**TEXT:**
Encyclopedie_art_sciences

Some days ago I have been asked to set the structure of an AdWords account to promote time limited special offers (mainly in the fashion industry).

It came again to me the most frequent question I have had to answer to since I started working on AdWords (more than 10 years ago). What is the “perfect” way to organize an account starting from zero?

In all these years I could not find a simple answer valid in all cases for so a complex question as structuring an AdWords account, but I gained one strong awareness: there is not a single “right” way to do it, all the other being “wrong” ones. In other terms, there are several different structures equally capable of achieving excellent results, while millions of others will result in different grades of money wasting.

This absolute truth is one of the most proven facts I could check (several different times) in my professional experience. Whoever is telling you the contrary is alternatively not knowing the subject or have never tried anything different from preset models pushed through by other PPC professionals.

I have literally seen things in AdWords accounts that you people wouldn’t believe in the attempt to adapt some rigid modeling to a reality systematically tricking it.

But, if there isn’t a perfect recipe to AdWords success, valid in all fields, how can we manage to always obtain good results? Is this science or art?

Personally, I start from the observation of the landing site/pages, passing by the most refined targeting I can aspire to and getting to the simplest account’s structure to achieve it.

**TO BE DONE:** Rewrite the part of the AdWords text that begins at the words "In all these" and stops after "of money wasting.", with "excellent" changed to "outstanding".

**DATA SUPPLIED:**

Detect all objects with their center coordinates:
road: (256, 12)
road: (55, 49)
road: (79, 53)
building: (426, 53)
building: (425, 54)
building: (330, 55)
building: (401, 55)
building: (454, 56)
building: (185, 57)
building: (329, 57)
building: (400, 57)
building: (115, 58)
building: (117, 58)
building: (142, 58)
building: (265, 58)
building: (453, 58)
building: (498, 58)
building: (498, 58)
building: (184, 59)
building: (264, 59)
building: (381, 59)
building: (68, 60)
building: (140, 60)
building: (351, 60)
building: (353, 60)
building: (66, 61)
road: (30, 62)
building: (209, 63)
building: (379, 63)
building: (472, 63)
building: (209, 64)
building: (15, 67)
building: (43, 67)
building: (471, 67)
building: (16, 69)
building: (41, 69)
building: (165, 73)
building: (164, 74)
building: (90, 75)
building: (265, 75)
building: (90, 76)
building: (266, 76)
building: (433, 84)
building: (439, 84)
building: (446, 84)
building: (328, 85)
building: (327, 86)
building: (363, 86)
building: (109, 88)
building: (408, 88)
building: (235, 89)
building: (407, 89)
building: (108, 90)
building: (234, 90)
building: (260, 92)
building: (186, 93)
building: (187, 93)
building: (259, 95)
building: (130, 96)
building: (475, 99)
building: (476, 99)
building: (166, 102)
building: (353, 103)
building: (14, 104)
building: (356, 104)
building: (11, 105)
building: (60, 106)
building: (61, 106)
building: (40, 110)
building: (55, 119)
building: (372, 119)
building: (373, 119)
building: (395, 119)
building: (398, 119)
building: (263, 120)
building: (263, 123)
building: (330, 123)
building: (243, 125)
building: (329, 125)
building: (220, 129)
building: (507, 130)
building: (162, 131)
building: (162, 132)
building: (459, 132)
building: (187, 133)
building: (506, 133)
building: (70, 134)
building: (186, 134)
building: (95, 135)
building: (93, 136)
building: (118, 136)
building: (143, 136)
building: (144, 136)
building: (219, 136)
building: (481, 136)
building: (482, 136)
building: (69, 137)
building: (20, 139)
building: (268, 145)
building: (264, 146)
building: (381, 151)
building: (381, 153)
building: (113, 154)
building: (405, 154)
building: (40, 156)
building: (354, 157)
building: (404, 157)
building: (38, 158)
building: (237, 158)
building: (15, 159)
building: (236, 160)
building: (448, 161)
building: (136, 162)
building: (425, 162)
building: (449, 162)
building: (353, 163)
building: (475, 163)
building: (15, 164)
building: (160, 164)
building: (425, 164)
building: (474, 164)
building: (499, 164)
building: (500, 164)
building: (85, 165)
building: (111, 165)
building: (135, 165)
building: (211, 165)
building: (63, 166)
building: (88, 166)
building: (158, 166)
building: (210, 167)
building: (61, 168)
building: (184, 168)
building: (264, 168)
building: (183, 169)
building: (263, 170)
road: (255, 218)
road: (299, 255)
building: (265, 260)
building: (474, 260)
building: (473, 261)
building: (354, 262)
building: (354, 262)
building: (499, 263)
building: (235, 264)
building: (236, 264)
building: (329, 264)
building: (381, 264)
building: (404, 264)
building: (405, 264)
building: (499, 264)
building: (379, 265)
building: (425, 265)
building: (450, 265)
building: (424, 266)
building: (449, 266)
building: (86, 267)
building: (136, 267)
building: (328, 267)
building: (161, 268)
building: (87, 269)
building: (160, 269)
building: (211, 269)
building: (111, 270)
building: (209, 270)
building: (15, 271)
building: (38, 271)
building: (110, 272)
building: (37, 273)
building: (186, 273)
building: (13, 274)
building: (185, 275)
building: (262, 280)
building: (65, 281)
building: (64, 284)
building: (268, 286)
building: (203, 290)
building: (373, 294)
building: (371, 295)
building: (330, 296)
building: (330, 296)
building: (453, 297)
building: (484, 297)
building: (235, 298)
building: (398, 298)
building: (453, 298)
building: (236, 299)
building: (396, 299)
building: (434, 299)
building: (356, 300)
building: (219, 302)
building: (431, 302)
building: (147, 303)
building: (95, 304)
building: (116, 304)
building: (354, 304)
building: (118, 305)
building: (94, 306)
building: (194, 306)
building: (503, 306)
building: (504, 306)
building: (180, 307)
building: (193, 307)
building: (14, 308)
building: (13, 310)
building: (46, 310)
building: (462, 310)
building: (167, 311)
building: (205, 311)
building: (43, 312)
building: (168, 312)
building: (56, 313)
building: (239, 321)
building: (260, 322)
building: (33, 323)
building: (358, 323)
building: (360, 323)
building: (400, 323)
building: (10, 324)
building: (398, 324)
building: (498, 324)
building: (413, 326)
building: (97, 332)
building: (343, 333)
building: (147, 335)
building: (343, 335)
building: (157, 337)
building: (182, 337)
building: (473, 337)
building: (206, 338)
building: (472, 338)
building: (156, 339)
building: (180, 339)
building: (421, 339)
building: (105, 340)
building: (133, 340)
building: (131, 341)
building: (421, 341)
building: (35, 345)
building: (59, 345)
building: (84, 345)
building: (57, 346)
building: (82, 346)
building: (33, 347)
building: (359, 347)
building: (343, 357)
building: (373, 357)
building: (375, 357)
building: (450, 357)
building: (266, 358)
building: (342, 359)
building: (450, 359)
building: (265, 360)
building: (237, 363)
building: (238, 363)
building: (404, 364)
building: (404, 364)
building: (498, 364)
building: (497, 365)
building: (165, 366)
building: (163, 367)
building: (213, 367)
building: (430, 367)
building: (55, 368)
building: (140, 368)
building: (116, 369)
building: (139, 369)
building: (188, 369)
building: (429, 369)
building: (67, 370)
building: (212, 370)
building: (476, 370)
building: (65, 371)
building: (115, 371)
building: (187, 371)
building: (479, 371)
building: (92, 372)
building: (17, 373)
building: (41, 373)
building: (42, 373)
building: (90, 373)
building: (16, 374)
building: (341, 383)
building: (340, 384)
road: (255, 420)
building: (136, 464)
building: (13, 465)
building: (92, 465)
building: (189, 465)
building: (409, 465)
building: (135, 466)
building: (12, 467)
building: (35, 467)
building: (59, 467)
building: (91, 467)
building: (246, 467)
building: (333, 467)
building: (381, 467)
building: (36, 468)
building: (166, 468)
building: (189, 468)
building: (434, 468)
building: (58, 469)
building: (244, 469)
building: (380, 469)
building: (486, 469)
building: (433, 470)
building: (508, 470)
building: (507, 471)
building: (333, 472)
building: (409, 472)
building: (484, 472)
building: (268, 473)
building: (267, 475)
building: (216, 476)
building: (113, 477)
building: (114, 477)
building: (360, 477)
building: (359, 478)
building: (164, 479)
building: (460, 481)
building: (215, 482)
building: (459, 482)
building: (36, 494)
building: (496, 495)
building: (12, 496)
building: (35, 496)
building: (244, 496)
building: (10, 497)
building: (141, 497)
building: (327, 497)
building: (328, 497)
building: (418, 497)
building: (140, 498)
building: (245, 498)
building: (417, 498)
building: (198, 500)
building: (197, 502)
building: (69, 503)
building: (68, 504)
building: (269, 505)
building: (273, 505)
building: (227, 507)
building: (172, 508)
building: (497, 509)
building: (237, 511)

**ANSWER TO THIS EXERCISE:**
In all these years I could not find a simple answer valid in all cases for so a complex question as structuring an AdWords account, but I gained one strong awareness: there is not a single “right” way to do it, all the other being “wrong” ones. In other terms, there are several different structures equally capable of achieving outstanding results, while millions of others will result in different grades of money wasting.